The normality of the distribution will be assessed by the Shapiro–Wilkinson test. If the data are normally distributed, they will be expressed as mean (± standard deviation). The data will be analyzed using the repeated measurements analysis of variance. Differences between the groups at each time point will be examined post hoc using an independent sample t test. A paired sample t test will be used to detect changes within the groups. The level of statistical significance was chosen as P < .05. The statistical analysis will be performed with the Statistical Package for the Social Sciences (SPSS Inc., Chicago, IL) version 15.0 for Windows.

Discussion

The proposed study is a prospective observational clinical trial designed to investigate in septic postoperative abdominal surgical patients: (a) levels of circulating stem cells, HIF-1, and SDF-1a; (b) the interrelationship among stem cells, HIF-1, and SDF-1a; and (c) the correlation of those factors with outcomes for septic postoperative abdominal surgical patients treated with CT alone or with HCT. The rationale is that a deep and integrated molecular understanding of sepsis at the system level will indicate which molecular processes need to be regulated to recover the innate immunity homeostasis.

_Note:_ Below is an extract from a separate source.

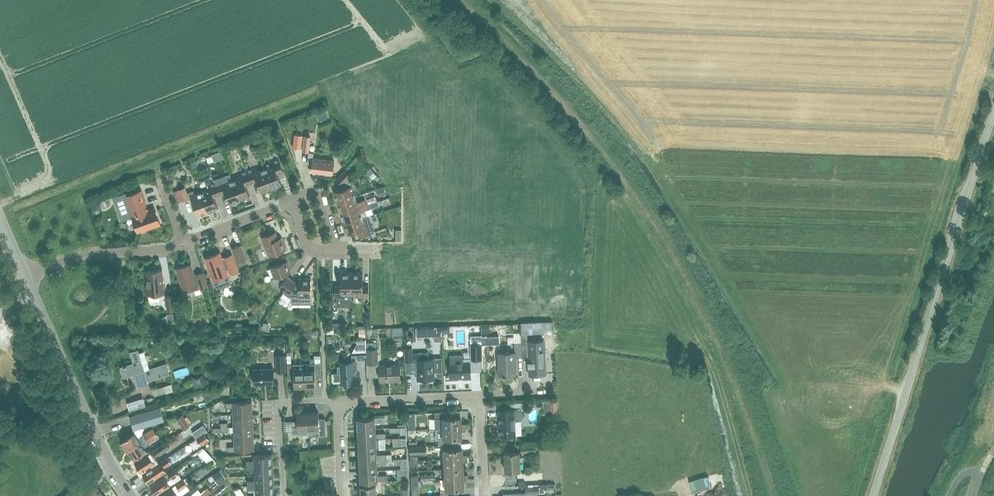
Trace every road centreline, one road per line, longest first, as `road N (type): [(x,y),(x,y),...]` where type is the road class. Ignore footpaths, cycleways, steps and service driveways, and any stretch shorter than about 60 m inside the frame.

A potential limitation is that blood samples will be not collected in those patients operated on as an emergency over night or when the laboratory is closed, since the HIF-1 analysis requires immediate collection-to-storage times of fresh blood samples [23].

Understanding the function of EPCs in sepsis and sepsis-related organ dysfunction may provide innovative diagnostic and therapeutic approaches for this devastating syndrome.

Trial status

Patient recruitment is currently being undertaken.